Dokumenttext:

Fünf Jahre ist es her, seitdem der erste Corona-Fall in Deutschland diagnostiziert wurde. Eine chinesische Webasto-Mitarbeiterin hatte das Virus übertragen.27.01.2025 | 5:29 min
Sie liegen nur ein bisschen mehr als 200 Meter voneinander entfernt, die beiden Orte, an denen sich der Beginn der Corona-Pandemie erzählen lässt. Bevor das Coronavirus, das noch niemand kannte und einschätzen konnte, Deutschland und die Welt drei Jahre lang in den Ausnahmezustand versetzte, machte es sich in einem kleinen Ort in Bayern breit: Stockdorf, 4.000 Einwohnerinnen und Einwohner, südlich von München. Hier kenne man sich noch, so Ortsansässige. Und vor allem weiß man, wer bei Webasto arbeitet.

Aufgabe:
Zitiere aus dem Text über den ersten Corona-Fall in Deutschland wörtlich die Stelle von „Fünf Jahre ist“ bis einschließlich „bei Webasto arbeitet.“.

(Ausgelesene Textdaten der Seite)
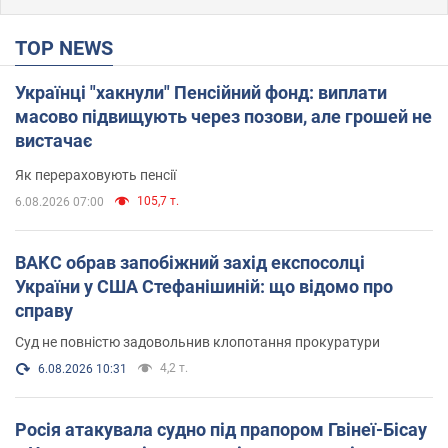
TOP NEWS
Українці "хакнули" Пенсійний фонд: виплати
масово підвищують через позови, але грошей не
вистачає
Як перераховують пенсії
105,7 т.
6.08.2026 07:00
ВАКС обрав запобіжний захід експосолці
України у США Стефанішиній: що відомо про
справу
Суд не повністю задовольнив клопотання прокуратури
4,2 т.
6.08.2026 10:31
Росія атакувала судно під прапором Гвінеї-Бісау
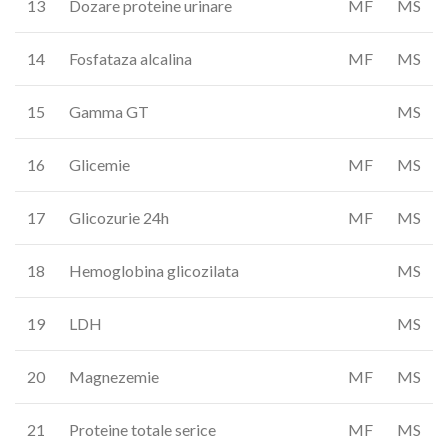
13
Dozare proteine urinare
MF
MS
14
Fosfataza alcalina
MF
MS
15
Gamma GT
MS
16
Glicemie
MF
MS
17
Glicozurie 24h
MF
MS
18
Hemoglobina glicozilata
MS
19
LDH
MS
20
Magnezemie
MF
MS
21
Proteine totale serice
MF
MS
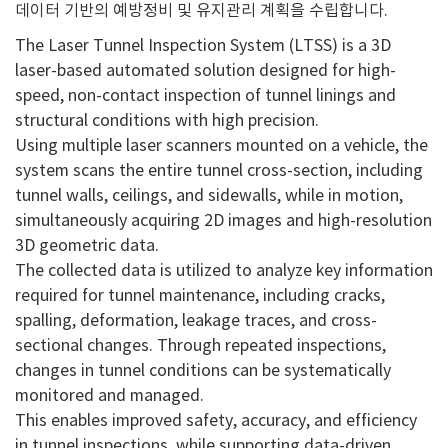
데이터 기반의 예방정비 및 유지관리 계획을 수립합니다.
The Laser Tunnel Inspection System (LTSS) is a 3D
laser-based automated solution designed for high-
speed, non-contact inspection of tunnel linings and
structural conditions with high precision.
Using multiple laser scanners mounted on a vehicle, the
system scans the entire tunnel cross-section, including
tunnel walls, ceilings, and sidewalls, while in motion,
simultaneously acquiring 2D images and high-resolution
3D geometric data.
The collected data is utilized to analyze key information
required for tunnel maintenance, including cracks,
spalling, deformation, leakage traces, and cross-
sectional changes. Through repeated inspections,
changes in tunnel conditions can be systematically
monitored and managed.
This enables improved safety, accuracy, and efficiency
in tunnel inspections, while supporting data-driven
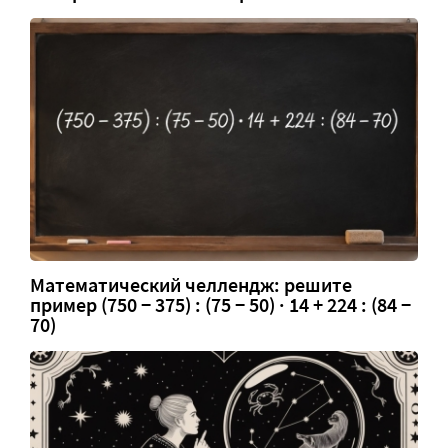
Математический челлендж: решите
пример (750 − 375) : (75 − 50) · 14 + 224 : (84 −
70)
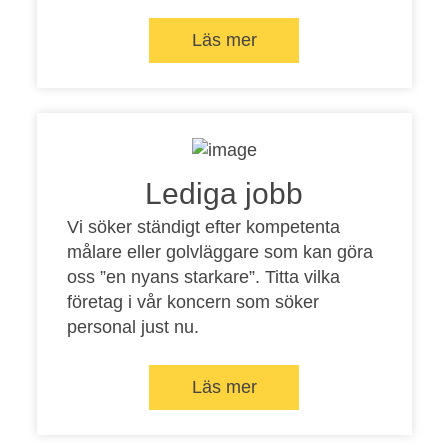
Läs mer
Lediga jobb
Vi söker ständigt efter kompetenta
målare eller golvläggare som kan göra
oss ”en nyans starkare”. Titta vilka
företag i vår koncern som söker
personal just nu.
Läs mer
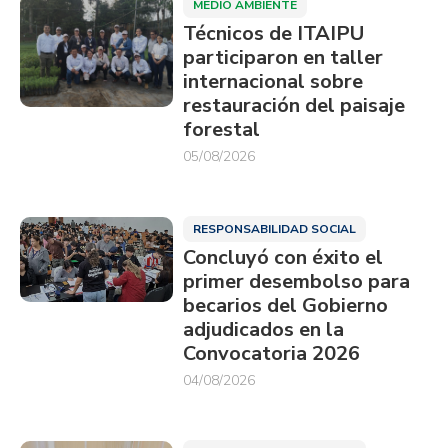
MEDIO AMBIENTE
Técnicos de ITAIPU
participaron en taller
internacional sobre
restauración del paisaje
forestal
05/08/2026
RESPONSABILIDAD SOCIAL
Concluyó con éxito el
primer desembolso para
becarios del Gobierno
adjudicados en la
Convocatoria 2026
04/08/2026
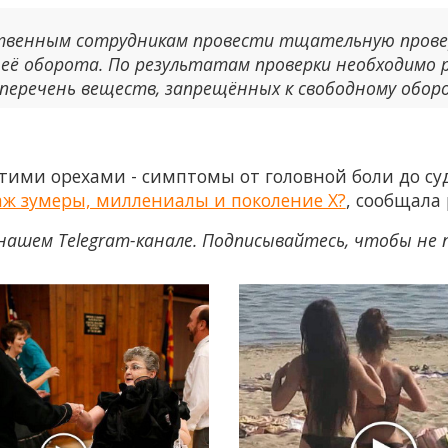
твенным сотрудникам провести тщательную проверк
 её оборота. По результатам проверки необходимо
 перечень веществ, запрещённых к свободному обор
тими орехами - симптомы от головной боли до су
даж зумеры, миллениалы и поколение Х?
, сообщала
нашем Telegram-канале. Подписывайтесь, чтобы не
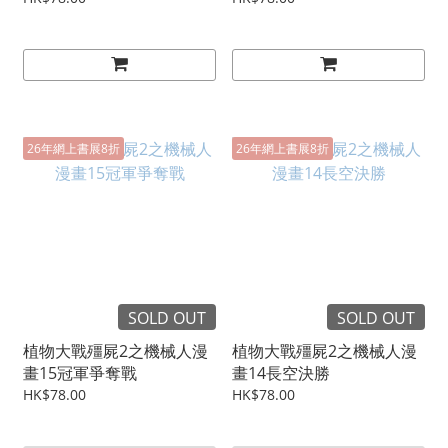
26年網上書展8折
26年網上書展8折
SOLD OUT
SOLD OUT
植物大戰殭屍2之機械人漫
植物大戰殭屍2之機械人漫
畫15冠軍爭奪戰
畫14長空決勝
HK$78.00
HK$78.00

Deine Lösung:
Fünf Jahre ist es her, seitdem der erste Corona-Fall in Deutschland diagnostiziert wurde. Eine chinesische Webasto-Mitarbeiterin hatte das Virus übertragen.27.01.2025 | 5:29 min
Sie liegen nur ein bisschen mehr als 200 Meter voneinander entfernt, die beiden Orte, an denen sich der Beginn der Corona-Pandemie erzählen lässt. Bevor das Coronavirus, das noch niemand kannte und einschätzen konnte, Deutschland und die Welt drei Jahre lang in den Ausnahmezustand versetzte, machte es sich in einem kleinen Ort in Bayern breit: Stockdorf, 4.000 Einwohnerinnen und Einwohner, südlich von München. Hier kenne man sich noch, so Ortsansässige. Und vor allem weiß man, wer bei Webasto arbeitet.